*Task goal*
Run through the records and show each line that includes the string "tail".

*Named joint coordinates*
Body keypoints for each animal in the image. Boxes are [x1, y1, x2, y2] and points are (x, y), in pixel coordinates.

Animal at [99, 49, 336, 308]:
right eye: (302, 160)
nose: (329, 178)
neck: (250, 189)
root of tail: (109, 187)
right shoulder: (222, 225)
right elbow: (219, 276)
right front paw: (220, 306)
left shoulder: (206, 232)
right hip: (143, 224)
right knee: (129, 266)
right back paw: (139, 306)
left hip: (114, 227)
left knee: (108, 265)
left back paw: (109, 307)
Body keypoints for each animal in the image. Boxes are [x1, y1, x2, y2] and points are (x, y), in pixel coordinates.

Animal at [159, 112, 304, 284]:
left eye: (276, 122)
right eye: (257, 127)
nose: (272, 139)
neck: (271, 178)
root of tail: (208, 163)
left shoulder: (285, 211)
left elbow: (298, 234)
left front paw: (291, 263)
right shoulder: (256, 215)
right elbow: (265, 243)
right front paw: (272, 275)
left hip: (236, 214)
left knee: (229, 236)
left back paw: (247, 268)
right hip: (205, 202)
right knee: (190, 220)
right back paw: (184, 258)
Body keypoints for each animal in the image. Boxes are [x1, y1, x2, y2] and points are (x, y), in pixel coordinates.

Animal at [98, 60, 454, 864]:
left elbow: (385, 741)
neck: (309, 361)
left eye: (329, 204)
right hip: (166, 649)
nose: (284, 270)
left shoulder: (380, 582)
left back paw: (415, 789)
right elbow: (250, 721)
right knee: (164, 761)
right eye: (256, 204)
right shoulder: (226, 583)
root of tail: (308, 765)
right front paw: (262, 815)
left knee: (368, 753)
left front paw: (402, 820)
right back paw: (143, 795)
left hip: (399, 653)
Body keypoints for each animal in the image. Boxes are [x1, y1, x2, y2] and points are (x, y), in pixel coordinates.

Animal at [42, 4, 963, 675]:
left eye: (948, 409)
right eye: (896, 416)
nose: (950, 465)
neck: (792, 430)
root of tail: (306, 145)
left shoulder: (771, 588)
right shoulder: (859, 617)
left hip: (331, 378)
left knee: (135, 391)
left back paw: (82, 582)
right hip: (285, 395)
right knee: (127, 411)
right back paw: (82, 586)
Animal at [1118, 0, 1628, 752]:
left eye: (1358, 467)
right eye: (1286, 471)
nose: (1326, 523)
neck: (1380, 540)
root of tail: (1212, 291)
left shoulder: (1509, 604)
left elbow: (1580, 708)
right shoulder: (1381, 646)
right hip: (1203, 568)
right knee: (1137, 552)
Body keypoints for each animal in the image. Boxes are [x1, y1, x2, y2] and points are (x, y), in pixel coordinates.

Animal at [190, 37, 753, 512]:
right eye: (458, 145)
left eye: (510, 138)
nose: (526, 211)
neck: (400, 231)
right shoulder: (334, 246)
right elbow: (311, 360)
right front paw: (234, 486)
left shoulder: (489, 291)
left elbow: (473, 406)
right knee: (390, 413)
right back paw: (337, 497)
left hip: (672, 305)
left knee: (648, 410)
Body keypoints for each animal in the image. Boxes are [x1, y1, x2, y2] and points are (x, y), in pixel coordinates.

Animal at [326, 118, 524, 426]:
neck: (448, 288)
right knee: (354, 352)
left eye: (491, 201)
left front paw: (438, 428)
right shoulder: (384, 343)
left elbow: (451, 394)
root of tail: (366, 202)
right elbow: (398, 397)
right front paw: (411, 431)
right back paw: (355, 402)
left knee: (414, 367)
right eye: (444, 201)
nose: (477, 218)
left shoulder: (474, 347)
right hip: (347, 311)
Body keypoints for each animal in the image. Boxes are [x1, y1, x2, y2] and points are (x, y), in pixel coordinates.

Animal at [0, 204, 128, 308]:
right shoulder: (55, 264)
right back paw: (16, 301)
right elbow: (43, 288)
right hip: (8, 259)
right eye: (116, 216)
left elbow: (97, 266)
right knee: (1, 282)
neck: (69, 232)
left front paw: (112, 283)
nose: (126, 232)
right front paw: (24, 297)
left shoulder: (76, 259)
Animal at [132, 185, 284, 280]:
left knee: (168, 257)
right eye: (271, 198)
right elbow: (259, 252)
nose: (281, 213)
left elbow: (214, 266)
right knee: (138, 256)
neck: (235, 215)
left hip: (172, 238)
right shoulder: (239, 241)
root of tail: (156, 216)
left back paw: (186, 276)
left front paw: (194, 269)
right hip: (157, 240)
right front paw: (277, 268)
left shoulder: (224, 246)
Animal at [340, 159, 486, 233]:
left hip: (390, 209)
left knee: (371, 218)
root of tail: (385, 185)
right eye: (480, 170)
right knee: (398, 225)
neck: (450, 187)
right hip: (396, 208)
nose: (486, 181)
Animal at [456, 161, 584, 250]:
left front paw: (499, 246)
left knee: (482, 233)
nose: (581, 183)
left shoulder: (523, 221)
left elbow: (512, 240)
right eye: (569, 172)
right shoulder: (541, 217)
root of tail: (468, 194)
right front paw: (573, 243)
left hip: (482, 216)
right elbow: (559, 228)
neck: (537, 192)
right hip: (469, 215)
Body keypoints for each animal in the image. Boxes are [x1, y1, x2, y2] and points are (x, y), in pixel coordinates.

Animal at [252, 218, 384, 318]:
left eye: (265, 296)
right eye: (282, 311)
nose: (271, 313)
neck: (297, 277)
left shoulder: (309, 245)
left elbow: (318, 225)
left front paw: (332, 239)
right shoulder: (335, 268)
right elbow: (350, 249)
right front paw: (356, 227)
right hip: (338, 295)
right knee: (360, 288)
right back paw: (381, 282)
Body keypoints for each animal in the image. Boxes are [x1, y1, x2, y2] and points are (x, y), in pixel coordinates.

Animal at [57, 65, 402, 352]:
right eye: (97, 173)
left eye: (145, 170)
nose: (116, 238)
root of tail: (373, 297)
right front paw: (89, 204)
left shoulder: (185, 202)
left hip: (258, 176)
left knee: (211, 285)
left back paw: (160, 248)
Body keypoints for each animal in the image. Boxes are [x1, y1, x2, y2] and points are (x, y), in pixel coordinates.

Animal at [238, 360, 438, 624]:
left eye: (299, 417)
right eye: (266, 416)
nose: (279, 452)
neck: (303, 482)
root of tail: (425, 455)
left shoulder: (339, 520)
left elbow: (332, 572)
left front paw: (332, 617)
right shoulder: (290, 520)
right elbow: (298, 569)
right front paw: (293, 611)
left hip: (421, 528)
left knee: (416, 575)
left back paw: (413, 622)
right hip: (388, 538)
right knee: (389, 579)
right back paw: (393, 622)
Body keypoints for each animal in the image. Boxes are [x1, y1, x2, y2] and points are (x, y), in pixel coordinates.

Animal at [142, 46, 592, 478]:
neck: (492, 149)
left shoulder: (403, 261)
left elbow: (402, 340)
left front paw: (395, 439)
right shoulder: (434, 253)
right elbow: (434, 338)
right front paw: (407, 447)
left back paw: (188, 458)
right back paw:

*Task result*
root of tail: (109, 187)
root of tail: (208, 163)
root of tail: (308, 765)
root of tail: (306, 145)
root of tail: (1212, 291)
root of tail: (366, 202)
root of tail: (156, 216)
root of tail: (385, 185)
root of tail: (468, 194)
root of tail: (373, 297)
root of tail: (425, 455)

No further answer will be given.